5.4 Searching for information – Google Scholar

Google Scholar can provide a useful search facility for peer-reviewed papers, theses, books and reports across all subject areas, as well as patents and legal opinions (US). However, do bear in mind that it does not cover all scholarly information. Therefore, to be sure that the information you obtain is comprehensive – you should not rely solely on this search engine (see Section 5.3). The following activity will guide you in carrying out an advanced search using Google Scholar.

Activity 6 Advanced search using Google Scholar

Timing: Allow approximately 30 minutes
  • STEP 1. Go to the Google Scholar Home Page [Tip: hold Ctrl and click a link to open it in a new tab. (Hide tip)] (you might want to add this page to your Favourites tab for easy access in the future). Carry out a search using a topic of your own choosing, and take a look at what is retrieved.
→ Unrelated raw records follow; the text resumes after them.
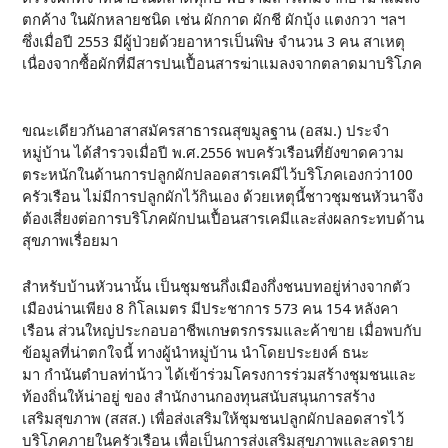
ตกค้าง ในผักหลายชนิด เช่น ผักกาด ผักชี ผักบุ้ง แตงกวา ฯลฯ
ซึ่งเมื่อปี 2553 มีผู้ป่วยด้วยอาหารเป็นพิษ จำนวน 3 คน สาเหตุ
เนื่องจากซื้อผักที่มีสารปนเปื้อนสารฆ่าแมลงจากตลาดมาบริโภค
ขณะเดียวกันอาสาสมัครสาธารณสุขมูลฐาน (อสม.) ประจำ
หมู่บ้าน ได้สำรวจเมื่อปี พ.ศ.2556 พบครัวเรือนที่ยังขาดความ
ตระหนักในด้านการปลูกผักปลอดสารเคมีไว้บริโภคเองกว่า100
ครัวเรือน ไม่มีการปลูกผักไว้กินเอง ด้วยเหตุนี้ชาวชุมชนหัวนาจึง
ต้องเสี่ยงต่อการบริโภคผักปนเปื้อนสารเคมีและส่งผลกระทบด้าน
สุขภาพเรื่อยมา
สำหรับบ้านหัวนานั้น เป็นชุมชนกึ่งเมืองกึ่งชนบทอยู่ห่างจากตัว
เมืองน่านเพียง 8 กิโลเมตร มีประชาการ 573 คน 154 หลังคา
เรือน ส่วนใหญ่ประกอบอาชีพเกษตรกรรมและค้าขาย เมื่อพบกับ
ข้อมูลที่น่าตกใจนี้ ทางผู้นำหมู่บ้าน นำโดยประยงค์ ธนะ
มา กำนันตำบลท่าน้าว ได้เข้าร่วมโครงการร่วมสร้างชุมชนและ
ท้องถิ่นให้น่าอยู่ ของ สำนักงานกองทุนสนับสนุนการสร้าง
เสริมสุขภาพ (สสส.) เพื่อส่งเสริมให้ชุมชนปลูกผักปลอดสารไว้
บริโภคภายในครัวเรือน เพื่อเป็นการส่งเสริมสุขภาพและลดราย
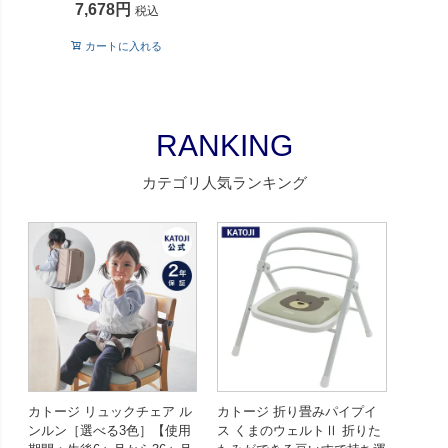
7,678
税込
カートに入れる
RANKING
カテゴリ人気ランキング
カトージ リュックチェア ル
カトージ 折り畳みパイプイ
ンルン［選べる3色］【使用
ス くまのウェルトⅡ 折りた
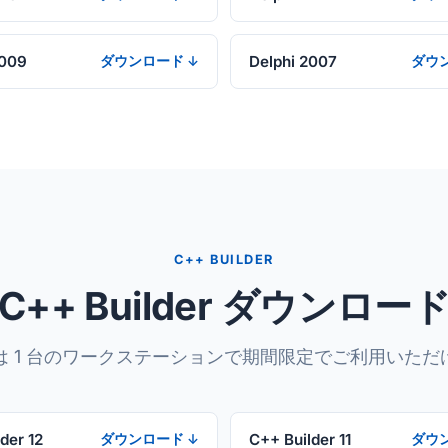
2009
Delphi 2007
ダウンロード ↓
ダウ
C++ BUILDER
C++ Builder ダウンロー
は 1 台のワークステーションで期間限定でご利用いただ
der 12
C++ Builder 11
ダウンロード ↓
ダウ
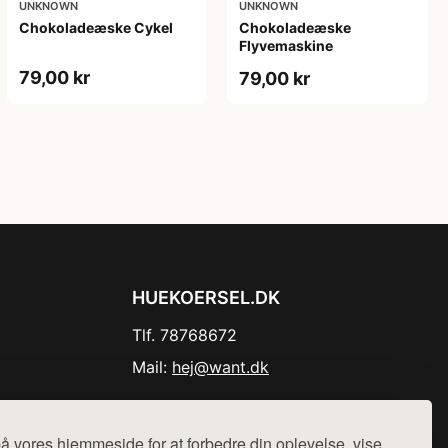
UNKNOWN
UNKNOWN
Chokoladeæske Cykel
Chokoladeæske
Flyvemaskine
79,00 kr
79,00 kr
HUEKOERSEL.DK
Tlf. 78768672
Mail:
hej@want.dk
Cookie- og privatlivspolitik
å vores hjemmeside for at forbedre din oplevelse, vise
  • STEP 2. You can improve the relevance of the returned results by editing your entry in the search box (e.g. by changing or adding to your keywords and using ‘search operators’). This Google Scholar Helpsheet provides a summary of search operators that you can use to refine your search.
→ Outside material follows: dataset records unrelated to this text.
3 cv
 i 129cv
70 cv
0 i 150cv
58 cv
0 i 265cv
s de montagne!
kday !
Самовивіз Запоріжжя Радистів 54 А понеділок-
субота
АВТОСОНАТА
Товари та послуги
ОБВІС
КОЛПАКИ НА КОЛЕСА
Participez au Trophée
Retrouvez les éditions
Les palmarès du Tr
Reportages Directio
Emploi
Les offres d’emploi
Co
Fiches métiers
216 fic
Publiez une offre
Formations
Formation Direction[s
  • STEP 3. Your search results are normally sorted by relevance, not by date. To find the most recent articles, you can specify settings in the left-hand sidebar on the results page in Google Scholar. By clicking on the ‘since year’ tab (e.g. ‘since 2017’, or you can specify a ‘custom date range’), only publications since the date specified will be shown, automatically sorted by relevance. Clicking on the ‘sort by date’ tab will show just new additions, sorted by date. You can also have the results delivered to your email account by clicking on the ‘create alert’ (envelope) icon. Note that while abstracts are usually free for most articles, access to the full text may require a subscription (or require you to log in via your university library), unless the article is published as ‘open access’, in which case either a PDF or HTML version can be viewed freely online.
  • STEP 4. If you find what looks like a particularly good article, you can find other potentially relevant articles by using the ‘cited by’ and ‘related articles’ links which often appear in the row of links under each search result. The ‘cited by’ link gives you a list of articles which have referenced the article you originally found (this also provides an indication of how many times the article has been cited). The ‘related articles’ link gives you a list of articles which Google Scholar considers to be similar to the article you originally found. The degree to which these are related is ‘judged’ by the similarity of the words in the article title, abstract and full text. Try using the ‘cited by’ and ‘related articles’ links with an article from the search you have just run.